Echoing his former castmate, he shrugs off his shooting, deferring to creator David Chase's "one-man vision" and noting that "it's the next-to-last show. It's not exactly that big a deal."
Executive producer Terry Winter says reaction to Sunday's episode was "bittersweet": It pleased fans of Sopranos-style violence but caused "a tinge of sadness that people they have come to love" meet their Maker.
"It's hard to watch," he says. "If you do your job right, people care."
He says the windup actually was mapped out by Chase while writing the fifth season, which aired in 2004. "We've never written to audiences' expectations. That's a recipe for disaster. Whatever you do, somebody's going to complain."

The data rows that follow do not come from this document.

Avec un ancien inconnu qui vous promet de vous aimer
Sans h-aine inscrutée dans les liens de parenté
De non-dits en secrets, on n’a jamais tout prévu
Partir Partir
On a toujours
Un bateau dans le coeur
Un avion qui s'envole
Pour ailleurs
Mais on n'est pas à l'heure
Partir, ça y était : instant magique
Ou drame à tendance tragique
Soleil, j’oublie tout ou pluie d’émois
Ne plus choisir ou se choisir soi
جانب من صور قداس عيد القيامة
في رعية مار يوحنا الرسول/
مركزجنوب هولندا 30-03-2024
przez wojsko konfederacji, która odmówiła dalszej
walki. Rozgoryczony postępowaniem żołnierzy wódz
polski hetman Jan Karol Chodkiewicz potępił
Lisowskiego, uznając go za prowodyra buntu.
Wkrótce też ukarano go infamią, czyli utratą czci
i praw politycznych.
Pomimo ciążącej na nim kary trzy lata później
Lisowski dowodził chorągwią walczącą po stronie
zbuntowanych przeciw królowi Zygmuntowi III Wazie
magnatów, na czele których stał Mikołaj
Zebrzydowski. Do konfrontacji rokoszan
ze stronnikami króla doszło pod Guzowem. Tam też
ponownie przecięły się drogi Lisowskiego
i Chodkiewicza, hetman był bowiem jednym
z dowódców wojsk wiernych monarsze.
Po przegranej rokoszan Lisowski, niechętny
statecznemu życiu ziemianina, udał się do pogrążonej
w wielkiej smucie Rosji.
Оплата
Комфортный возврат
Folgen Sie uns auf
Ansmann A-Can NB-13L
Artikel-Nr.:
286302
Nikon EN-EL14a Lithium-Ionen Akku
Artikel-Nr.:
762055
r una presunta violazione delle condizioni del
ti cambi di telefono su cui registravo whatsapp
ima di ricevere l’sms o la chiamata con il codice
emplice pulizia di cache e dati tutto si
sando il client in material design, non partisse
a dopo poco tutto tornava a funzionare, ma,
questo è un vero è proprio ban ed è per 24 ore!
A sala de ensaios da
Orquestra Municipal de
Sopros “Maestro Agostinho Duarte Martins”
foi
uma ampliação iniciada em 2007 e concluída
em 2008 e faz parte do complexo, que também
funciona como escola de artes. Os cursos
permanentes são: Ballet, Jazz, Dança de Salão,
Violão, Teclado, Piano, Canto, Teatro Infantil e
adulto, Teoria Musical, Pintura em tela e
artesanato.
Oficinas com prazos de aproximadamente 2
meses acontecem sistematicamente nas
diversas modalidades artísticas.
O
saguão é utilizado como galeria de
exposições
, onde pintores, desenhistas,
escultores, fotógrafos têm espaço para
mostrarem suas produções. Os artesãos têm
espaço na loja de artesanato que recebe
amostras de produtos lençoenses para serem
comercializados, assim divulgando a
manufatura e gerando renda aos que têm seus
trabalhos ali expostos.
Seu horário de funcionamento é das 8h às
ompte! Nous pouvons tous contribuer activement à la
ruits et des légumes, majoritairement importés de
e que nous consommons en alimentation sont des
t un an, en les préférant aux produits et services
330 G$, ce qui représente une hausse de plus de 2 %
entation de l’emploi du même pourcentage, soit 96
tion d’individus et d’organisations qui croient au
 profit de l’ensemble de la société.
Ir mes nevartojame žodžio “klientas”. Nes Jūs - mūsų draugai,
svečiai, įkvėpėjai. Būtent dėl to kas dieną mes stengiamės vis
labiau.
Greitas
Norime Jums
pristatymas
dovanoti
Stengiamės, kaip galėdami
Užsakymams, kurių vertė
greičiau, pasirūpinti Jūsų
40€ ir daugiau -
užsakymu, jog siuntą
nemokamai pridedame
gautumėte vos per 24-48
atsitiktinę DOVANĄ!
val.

Winter clears up a couple of unclear points in the episode: The Italians recruited for the botched hit on Phil did in fact kill the Soprano rival's mistress, but they mistook her gray-haired father for Phil, who wasn't there. And Tony's hideaway, in which he's last glimpsed slumped on a mattress, clutching a huge rifle, isn't his mother Livia's or Uncle Junior's home but a previously unseen safe house used to store loot or host sexual conquests.
As is customary, the actors learned their fates from Chase, who paid his first visit to Schirripa's apartment to break the news, saying, "I guess you know why I'm here," Schirripa recalls. "I said, 'How's it happen?' Then I thanked him for changing my life and making me part of this thing that will never happen again."